Agents make mistakes. They hallucinate facts, misinterpret ambiguous instructions, and take actions their users never intended. This is not a flaw that better models will eliminate, it is an inherent property of systems that operate on probabilistic reasoning rather than deterministic logic. The question is not whether your agent will make a mistake, but what happens when it does. For low-stakes actions (summarizing an article, suggesting a playlist, drafting a brainstorm list) mistakes are cheap. The user reads the output, shrugs, and tries again. But for high-stakes actions (sending money, deleting production data, emailing thousands of customers, executing a database migration) a single mistake can cause irreversible damage. The cost asymmetry between these two categories is enormous, and it is the reason human-in-the-loop (HITL) design exists.

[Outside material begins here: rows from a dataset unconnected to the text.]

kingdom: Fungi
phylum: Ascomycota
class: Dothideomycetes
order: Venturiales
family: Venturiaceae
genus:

Trust must be built incrementally

Consider how you onboard a new employee. On day one, you do not hand them the root password to production and say "deploy whatever you think is right." You start with small tasks, review their work, give feedback, and gradually expand their responsibilities as they demonstrate competence. Agent systems work the same way. Users will not trust a new agent with full autonomy immediately, and they should not. Trust is earned through repeated demonstrations of correct behavior in progressively more complex situations. An agent that starts by handling simple, reversible tasks, and proves it can do them well, earns the credibility to handle harder tasks later. Skipping this progression is how you get the horror stories: an agent that auto-replies to a VIP customer with hallucinated pricing, or a coding agent that runs rm -rf / because it misunderstood the cleanup instructions.

Legal and compliance requirements

In regulated industries (finance, healthcare, legal) human approval is not optional. Regulatory frameworks mandate that certain decisions (loan approvals, medical diagnoses, legal filings) involve a qualified human reviewer. Even in unregulated domains, audit trails showing that a human approved a consequential action provide legal protection and accountability. An agent that autonomously transfers funds without human authorization creates liability. An agent that proposes the transfer and waits for approval creates a defensible process.

The cost equation

Every approval gate adds latency and interrupts human workflow. A customer support agent that escalates every single response to a human manager is not an agent, it is a drafting tool. The design challenge is finding the right threshold: which actions justify the cost of human oversight, and which do not? This is not a binary choice but a spectrum, and the threshold should shift over time as the agent proves itself. Real systems demonstrate this balance daily. Coding agents like Claude Code ask for approval before running potentially destructive shell commands but execute safe read operations autonomously. Customer support agents handle routine "where is my order" queries on their own but escalate refund requests above a certain dollar amount. Email agents draft responses for review but send routine acknowledgments automatically. The pattern is the same: classify actions by risk, and match oversight to risk level.

Why this matters for system design

HITL is not just a UX concern. It shapes your entire architecture. You need message queues to hold pending actions while waiting for approval. You need state machines to track whether an action is proposed, approved, rejected, or expired. You need notification systems to alert the right human at the right time. You need timeout logic to handle cases where no human responds. These are distributed systems problems, and they affect latency, reliability, and scalability in ways that pure autonomous agents do not face.